WHAT IS EXPECTED:
Look through the records below and collect all lines that hold the string "Required".
'''
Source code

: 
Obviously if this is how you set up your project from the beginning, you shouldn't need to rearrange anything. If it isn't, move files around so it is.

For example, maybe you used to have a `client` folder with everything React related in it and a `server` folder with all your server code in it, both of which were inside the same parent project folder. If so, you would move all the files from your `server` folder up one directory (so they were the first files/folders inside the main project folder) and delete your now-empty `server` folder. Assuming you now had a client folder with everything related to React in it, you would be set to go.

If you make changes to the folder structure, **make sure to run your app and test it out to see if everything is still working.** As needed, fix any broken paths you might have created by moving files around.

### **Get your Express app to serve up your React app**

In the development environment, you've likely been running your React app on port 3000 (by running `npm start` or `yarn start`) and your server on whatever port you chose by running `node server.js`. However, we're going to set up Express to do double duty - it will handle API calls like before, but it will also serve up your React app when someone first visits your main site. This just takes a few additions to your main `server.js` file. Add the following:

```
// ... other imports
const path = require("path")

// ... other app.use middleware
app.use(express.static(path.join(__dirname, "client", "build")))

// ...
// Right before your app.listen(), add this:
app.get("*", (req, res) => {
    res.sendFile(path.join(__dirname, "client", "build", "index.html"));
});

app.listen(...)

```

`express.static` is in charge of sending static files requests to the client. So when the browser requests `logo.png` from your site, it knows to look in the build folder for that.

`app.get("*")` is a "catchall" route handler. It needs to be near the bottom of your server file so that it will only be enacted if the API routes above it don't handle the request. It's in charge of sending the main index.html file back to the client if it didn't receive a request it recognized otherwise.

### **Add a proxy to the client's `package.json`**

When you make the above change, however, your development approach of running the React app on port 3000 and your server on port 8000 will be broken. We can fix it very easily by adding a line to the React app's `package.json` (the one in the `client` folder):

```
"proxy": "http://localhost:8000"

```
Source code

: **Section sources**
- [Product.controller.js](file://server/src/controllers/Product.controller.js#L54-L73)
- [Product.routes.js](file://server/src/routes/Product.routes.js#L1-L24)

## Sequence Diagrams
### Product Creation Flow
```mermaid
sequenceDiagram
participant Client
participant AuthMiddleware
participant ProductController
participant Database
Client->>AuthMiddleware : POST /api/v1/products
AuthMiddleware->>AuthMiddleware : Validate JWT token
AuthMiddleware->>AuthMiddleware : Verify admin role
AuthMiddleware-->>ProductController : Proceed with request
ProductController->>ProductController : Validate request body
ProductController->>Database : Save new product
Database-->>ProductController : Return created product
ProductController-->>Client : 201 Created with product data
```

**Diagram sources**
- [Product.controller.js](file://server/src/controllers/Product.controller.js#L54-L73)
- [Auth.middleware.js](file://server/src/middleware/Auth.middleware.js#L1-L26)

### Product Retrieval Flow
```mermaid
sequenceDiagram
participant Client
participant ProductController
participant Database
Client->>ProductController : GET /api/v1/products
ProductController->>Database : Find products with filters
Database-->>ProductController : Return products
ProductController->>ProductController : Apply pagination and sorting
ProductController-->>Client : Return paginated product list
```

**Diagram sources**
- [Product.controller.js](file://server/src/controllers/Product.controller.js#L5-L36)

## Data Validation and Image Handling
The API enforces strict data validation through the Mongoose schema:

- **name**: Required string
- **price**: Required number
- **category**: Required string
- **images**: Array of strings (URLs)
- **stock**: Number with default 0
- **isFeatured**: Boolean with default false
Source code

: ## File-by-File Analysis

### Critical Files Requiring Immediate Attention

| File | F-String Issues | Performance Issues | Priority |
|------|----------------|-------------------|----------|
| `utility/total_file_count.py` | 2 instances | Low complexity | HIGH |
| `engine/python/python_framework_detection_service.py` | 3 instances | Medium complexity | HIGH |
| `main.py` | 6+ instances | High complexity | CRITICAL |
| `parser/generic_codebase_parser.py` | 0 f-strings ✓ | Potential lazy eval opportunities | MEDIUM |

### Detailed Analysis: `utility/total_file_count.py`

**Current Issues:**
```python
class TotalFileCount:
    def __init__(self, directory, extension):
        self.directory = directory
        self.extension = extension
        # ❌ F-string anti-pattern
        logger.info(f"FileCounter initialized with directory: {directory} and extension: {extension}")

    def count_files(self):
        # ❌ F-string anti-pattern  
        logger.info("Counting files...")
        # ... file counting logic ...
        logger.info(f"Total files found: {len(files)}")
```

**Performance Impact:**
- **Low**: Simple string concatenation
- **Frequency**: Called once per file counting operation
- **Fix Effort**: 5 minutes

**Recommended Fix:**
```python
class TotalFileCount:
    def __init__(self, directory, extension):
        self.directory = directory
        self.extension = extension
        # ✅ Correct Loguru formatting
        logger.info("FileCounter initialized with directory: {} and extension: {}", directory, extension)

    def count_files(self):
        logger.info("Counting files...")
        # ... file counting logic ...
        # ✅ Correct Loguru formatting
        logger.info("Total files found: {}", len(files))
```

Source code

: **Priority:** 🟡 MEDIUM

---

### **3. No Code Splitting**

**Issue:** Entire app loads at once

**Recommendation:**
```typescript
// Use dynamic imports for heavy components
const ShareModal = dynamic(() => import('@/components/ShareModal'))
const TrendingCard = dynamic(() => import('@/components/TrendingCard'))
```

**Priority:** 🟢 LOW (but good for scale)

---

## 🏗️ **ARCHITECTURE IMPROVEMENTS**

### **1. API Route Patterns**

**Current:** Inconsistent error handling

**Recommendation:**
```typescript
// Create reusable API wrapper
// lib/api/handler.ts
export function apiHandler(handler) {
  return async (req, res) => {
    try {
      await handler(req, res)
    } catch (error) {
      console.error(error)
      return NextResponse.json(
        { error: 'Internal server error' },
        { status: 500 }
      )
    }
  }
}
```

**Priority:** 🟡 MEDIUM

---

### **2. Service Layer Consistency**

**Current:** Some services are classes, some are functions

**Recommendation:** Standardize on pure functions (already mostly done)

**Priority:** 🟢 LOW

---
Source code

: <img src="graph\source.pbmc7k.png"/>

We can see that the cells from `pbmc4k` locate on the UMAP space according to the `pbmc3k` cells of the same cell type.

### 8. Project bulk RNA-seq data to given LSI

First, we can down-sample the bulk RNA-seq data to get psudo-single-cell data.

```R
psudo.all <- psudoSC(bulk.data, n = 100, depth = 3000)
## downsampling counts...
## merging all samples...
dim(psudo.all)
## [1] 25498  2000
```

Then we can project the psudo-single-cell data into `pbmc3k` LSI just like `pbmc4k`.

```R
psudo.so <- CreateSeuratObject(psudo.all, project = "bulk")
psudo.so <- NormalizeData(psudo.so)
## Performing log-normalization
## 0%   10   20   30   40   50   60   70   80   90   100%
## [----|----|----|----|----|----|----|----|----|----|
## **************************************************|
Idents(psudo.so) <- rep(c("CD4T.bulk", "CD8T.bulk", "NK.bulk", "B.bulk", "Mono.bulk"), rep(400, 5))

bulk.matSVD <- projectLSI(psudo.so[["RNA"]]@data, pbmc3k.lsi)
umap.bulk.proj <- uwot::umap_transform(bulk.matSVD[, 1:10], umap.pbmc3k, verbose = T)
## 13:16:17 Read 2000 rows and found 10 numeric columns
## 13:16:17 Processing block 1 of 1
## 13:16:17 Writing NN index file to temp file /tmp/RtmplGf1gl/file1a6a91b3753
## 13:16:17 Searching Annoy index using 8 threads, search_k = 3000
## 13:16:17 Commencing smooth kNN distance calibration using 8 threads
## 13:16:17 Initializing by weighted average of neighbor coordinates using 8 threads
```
'''
RESPONSE FOR THIS EXERCISE:
- **name**: Required string
- **price**: Required number
- **category**: Required string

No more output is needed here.